*Job item*: Nothing is needed except the lines below that run from the one with "Long-form content that speaks to" through the one with "Discounts & coupons", repeated exactly.

*Data to use*:

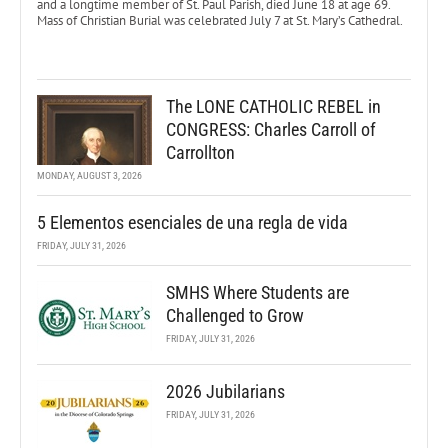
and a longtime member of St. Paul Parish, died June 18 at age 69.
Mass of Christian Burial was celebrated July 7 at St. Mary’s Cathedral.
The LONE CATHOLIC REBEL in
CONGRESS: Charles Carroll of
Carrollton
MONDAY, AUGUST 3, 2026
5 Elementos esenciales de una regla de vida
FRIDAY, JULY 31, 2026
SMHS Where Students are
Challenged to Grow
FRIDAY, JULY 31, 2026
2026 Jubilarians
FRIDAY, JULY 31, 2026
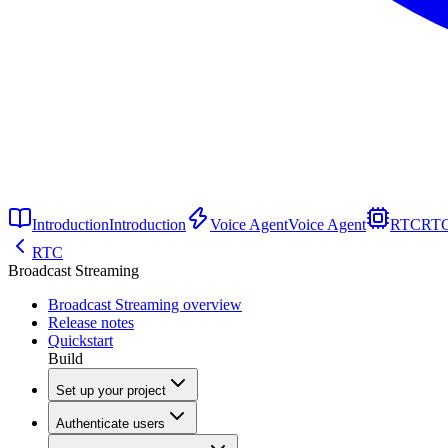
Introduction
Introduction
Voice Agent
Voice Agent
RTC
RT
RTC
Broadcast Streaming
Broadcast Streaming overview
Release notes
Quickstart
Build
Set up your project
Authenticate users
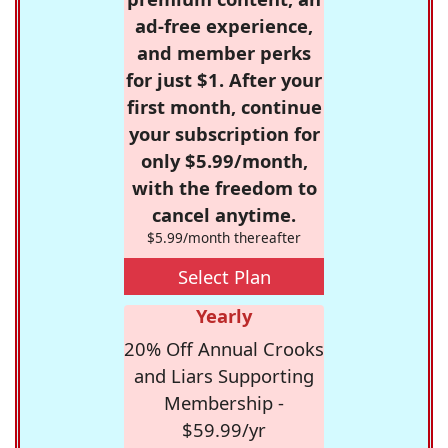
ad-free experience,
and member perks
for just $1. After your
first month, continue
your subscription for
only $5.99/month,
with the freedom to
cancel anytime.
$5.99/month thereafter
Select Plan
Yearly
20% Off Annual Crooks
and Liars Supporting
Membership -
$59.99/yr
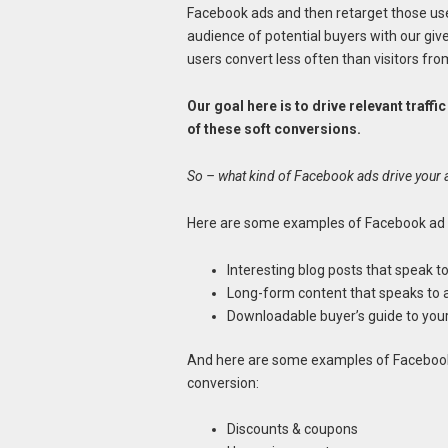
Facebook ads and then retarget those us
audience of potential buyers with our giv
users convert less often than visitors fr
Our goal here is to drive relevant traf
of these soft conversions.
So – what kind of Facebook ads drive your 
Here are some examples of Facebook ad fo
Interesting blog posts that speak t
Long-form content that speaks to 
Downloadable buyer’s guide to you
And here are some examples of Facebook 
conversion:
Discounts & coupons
* * *
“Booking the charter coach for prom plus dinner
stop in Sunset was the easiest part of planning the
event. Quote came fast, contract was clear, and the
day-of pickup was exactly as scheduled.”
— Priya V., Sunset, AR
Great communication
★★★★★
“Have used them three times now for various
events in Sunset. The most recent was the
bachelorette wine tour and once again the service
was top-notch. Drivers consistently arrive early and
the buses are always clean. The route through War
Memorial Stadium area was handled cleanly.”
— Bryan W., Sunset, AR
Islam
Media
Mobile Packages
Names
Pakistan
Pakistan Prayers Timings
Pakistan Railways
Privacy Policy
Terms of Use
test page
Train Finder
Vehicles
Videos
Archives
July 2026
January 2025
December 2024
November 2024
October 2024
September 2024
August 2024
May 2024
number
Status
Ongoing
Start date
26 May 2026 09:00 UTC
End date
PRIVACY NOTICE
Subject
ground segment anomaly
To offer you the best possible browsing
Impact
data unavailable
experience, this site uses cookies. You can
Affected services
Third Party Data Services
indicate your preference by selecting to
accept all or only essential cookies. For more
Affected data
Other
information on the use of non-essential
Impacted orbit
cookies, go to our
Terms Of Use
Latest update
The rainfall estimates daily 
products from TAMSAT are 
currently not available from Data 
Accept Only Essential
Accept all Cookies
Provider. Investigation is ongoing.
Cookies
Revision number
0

*Answer for this exercise*:
Long-form content that speaks to 
Downloadable buyer’s guide to you
And here are some examples of Facebook 
conversion:
Discounts & coupons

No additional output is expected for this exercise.